Exercise data section start
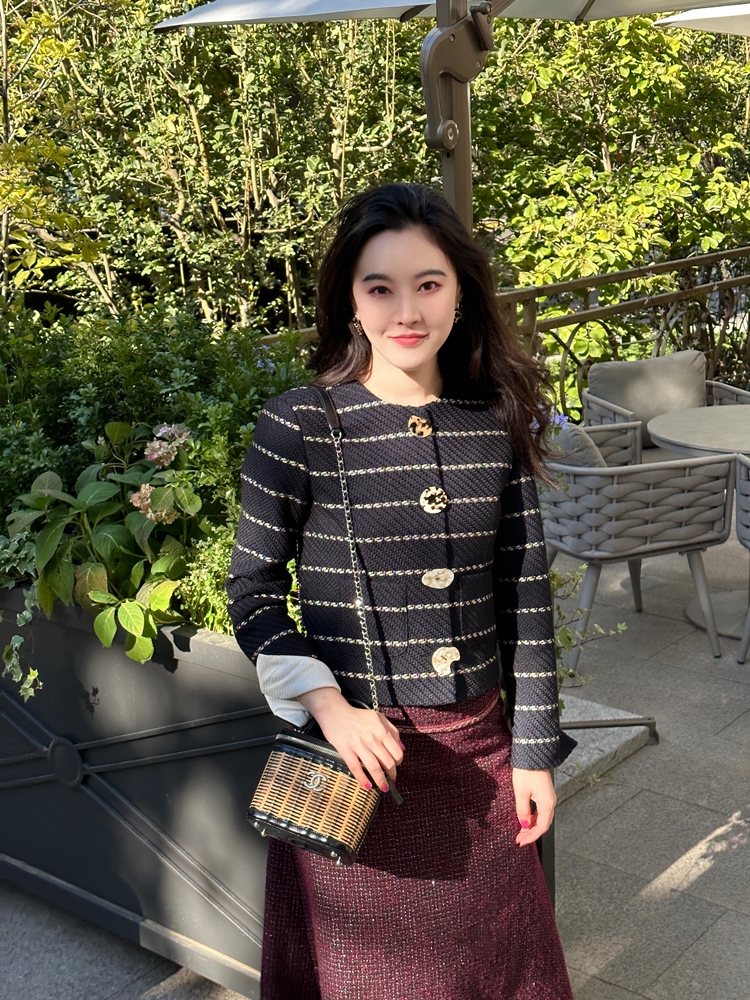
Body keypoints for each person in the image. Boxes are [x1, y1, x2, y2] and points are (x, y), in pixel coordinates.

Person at [227, 182, 576, 1000]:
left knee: (504, 974)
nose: (406, 311)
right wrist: (328, 705)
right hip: (359, 770)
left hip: (482, 758)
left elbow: (526, 600)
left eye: (428, 283)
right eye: (380, 287)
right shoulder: (300, 424)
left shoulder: (493, 420)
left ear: (461, 291)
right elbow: (251, 592)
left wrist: (533, 753)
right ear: (350, 300)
Exercise data section end
Task: Transcribe each record exactly as it appears, but omit every picture.

Response box:
Body keypoints for each person in the image. Boxes are [x1, y1, x2, y2] and points are (x, y), in pixel coordinates.

Person at [227, 182, 576, 1000]:
left knee: (504, 974)
nose: (406, 311)
right wrist: (328, 705)
right hip: (359, 770)
left hip: (482, 758)
left elbow: (526, 600)
left eye: (428, 283)
right eye: (380, 287)
right shoulder: (300, 424)
left shoulder: (493, 420)
left ear: (461, 291)
right elbow: (251, 592)
left wrist: (533, 753)
right ear: (350, 300)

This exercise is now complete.